İngilizce kökenli "cringe" kelimesi, birinin davranışına ya da sözlerine tepki olarak ortaya çıkan, güçlü bir rahatsızlık, mahcubiyet veya itici bulma hissi olarak tanımlanabilir. Özellikle Z kuşağının diline pelesenk olmuş olan bu kelime, aşırı davranışlar, yapmacık tavırlar, kötü bir mizah anlayışı gibi durumlarda kullanılıyor.
"Cringe olmak" bir kişinin düştüğü utanç verici durum karşısında, "onun yerine ben utandım" demenin farklı bir yolu olarak kabul edilir.
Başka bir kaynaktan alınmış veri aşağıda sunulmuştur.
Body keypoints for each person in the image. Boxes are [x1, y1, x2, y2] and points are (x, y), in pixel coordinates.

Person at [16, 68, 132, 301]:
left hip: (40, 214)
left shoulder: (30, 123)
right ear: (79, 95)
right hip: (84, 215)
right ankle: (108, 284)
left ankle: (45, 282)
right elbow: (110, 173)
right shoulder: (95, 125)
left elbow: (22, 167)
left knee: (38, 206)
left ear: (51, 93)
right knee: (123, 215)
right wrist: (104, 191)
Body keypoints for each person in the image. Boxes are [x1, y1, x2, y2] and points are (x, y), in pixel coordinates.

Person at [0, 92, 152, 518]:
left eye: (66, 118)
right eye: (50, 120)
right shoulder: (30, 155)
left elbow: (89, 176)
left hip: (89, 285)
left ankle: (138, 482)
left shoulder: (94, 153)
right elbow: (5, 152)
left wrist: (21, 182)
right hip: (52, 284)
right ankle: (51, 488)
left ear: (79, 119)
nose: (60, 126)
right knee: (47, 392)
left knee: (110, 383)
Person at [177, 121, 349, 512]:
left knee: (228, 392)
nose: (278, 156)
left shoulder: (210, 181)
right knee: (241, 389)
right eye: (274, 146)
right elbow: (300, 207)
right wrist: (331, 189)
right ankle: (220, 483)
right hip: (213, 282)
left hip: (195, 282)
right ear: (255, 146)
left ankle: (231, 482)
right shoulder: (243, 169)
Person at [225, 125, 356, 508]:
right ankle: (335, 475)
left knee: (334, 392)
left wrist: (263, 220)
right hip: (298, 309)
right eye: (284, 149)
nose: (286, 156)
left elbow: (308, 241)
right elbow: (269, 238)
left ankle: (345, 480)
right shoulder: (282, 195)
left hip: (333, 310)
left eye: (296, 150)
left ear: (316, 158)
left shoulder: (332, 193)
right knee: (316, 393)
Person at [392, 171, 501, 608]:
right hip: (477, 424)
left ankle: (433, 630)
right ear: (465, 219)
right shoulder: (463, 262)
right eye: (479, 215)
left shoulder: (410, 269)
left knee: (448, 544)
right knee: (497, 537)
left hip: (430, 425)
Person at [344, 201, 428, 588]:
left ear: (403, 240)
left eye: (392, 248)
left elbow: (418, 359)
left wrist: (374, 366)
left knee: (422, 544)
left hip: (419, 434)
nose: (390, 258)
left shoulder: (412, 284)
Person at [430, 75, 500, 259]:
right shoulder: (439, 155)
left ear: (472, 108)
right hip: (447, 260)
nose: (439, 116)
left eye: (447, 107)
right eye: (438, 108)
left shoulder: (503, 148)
Örneğin, sosyal bir ortam içinde birinin küçük düşürücü hareketleri ya da samimiyetsiz tavırları karşısında "cringe oldum" ifadesi yerinde bir tabir olacaktır.
Özellikle TikTok, Instagram ve Twitter gibi sosyal medya platformlarında tuhaf veya abartılı davranışların sergilendiği videoların paylaşılması ve bu içeriklere "cringe" etiketi eklenmesi ile yaygınlaştı. Başkalarının hatalarını veya garip anlarını eleştirmek için kullanılan bu terim, "cringe compilations" gibi utanç verici anların derlendiği videoların popülerleşmesine de katkıda bulundu.
Dijital çağın dinamikleriyle şekillenmiş ve özellikle Z kuşağının dilinde kendine sağlam bir yer edinmiş "cringe" kelimesi sosyal medyada mizahi içeriklerin ve ironinin vazgeçilmez bir parçası haline geldi. Eğlenceli ve eleştirel bir bakış açısı sunsa da eleştirinin dozunun kaçmaması ve bireylerin incitilmeden değerlendirilmesi önemli.